═══ MATERIAL SUPPLIED ═══
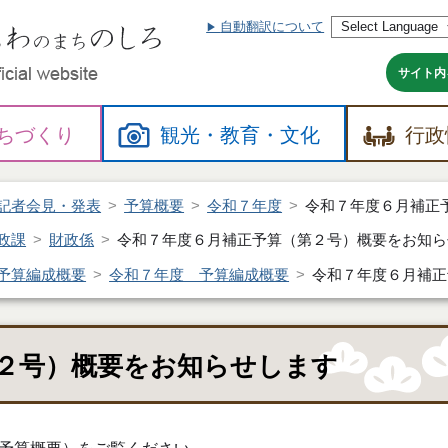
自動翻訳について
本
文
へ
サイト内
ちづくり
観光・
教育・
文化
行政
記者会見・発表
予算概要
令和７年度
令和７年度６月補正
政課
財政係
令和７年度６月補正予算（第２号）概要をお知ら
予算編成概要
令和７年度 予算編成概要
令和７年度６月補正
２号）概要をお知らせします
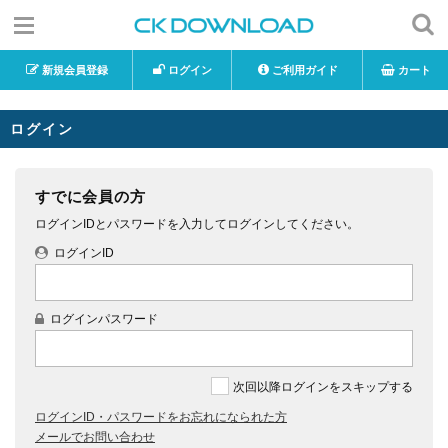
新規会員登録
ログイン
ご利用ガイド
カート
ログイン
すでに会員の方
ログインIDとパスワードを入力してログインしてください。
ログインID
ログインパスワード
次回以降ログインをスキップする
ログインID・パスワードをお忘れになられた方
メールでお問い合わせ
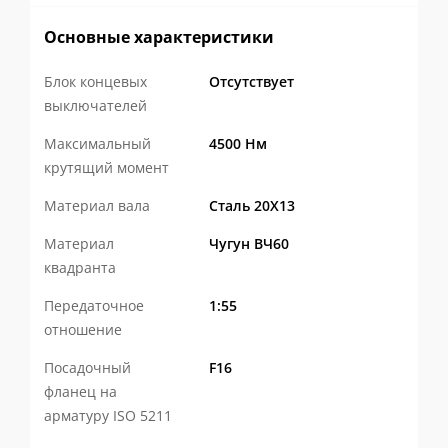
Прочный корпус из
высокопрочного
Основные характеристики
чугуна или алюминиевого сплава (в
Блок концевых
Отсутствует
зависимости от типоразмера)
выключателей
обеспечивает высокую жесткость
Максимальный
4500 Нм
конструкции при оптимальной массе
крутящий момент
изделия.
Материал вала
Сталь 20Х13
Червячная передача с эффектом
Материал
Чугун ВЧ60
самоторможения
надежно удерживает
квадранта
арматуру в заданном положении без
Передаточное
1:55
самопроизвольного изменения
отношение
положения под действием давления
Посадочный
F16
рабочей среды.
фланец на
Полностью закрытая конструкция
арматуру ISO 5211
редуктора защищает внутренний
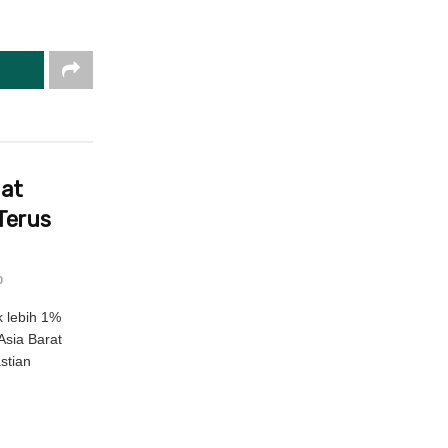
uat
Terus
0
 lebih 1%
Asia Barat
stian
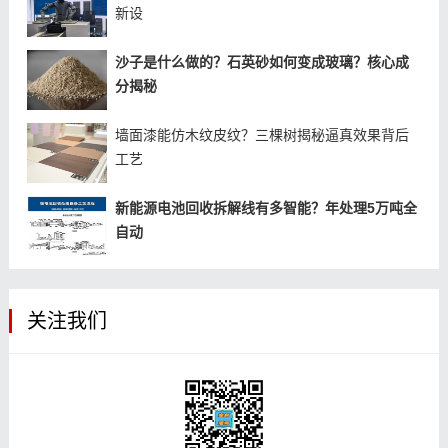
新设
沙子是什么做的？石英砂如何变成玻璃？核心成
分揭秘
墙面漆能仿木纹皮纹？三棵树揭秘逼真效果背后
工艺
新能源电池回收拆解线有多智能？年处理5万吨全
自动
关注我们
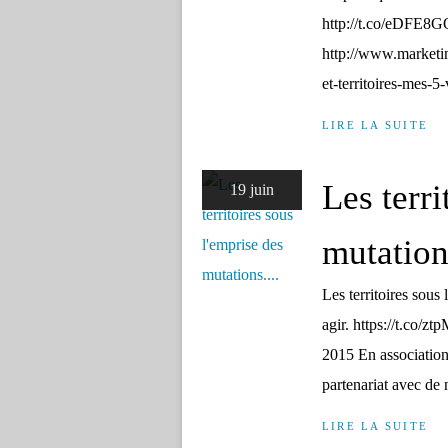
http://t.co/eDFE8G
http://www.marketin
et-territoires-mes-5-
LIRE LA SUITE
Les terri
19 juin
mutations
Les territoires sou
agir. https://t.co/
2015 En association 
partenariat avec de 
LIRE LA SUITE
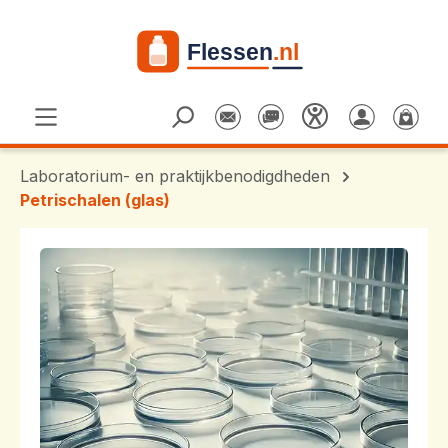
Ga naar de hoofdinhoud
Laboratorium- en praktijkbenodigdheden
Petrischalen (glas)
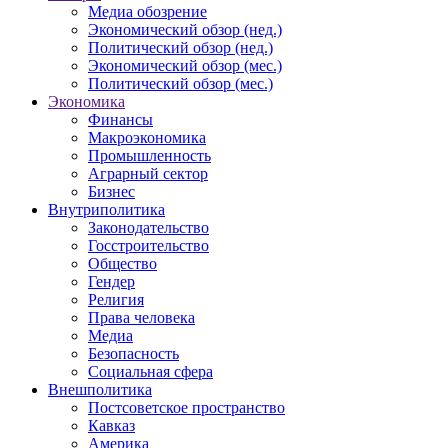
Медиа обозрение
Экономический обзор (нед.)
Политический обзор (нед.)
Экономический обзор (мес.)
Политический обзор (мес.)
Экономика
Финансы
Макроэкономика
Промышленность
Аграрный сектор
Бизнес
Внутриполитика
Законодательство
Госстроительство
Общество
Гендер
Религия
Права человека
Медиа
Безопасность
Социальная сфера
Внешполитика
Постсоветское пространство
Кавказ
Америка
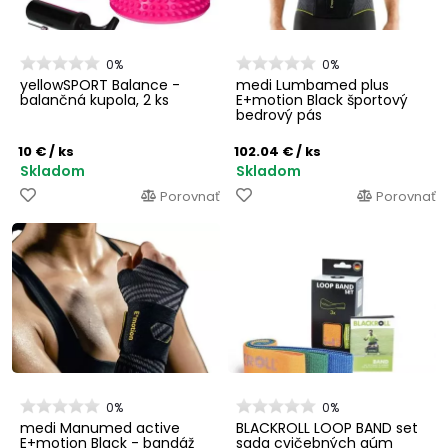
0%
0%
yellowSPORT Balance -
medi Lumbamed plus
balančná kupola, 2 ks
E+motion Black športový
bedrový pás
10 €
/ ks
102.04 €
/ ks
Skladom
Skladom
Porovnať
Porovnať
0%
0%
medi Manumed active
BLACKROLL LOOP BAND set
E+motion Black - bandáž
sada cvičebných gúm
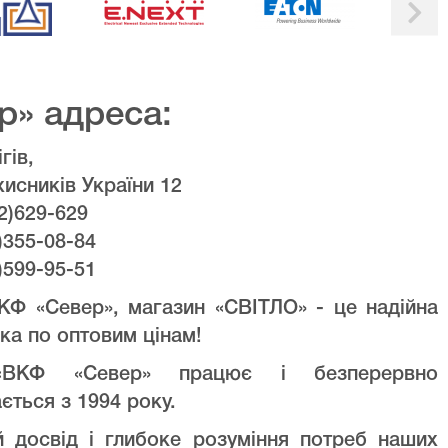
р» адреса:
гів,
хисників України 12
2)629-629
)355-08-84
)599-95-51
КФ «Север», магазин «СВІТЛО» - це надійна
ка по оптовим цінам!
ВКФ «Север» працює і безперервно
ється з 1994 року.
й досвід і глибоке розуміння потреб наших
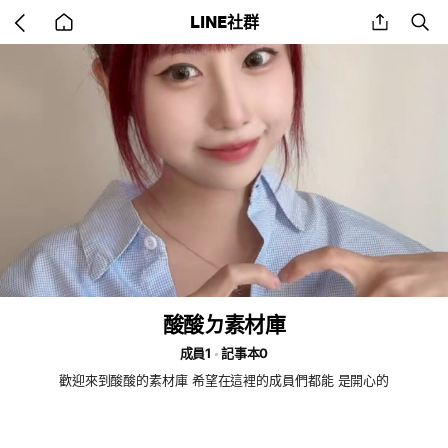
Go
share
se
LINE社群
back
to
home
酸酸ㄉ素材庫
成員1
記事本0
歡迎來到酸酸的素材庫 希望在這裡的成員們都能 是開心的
═══
═══ MATERIAL SUPPLIED ═══
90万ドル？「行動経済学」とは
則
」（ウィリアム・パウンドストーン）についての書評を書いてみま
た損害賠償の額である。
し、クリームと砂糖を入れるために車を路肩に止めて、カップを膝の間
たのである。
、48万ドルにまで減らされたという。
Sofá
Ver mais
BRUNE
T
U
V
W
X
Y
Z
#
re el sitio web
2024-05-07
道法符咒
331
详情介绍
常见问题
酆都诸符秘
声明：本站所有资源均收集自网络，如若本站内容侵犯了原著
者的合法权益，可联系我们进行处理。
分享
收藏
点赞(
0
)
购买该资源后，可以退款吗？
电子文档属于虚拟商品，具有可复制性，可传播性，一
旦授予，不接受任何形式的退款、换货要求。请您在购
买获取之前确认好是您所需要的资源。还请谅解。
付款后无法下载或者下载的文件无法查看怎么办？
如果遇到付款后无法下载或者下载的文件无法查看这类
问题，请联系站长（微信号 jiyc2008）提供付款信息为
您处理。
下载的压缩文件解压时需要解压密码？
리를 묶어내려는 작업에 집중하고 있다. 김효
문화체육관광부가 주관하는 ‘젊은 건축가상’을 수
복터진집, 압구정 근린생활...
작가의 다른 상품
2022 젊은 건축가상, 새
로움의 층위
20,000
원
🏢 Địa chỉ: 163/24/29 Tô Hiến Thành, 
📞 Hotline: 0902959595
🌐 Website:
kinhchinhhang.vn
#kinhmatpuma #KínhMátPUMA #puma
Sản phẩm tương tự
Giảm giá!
═══
- DIRECTIONS FOR THIS TASK:
Extract each line of the data that contains the string "обзор". The match is case-sensitive.

- RESULT FOR THIS EXERCISE:
Экономический обзор (нед.)
Политический обзор (нед.)
Экономический обзор (мес.)
Политический обзор (мес.)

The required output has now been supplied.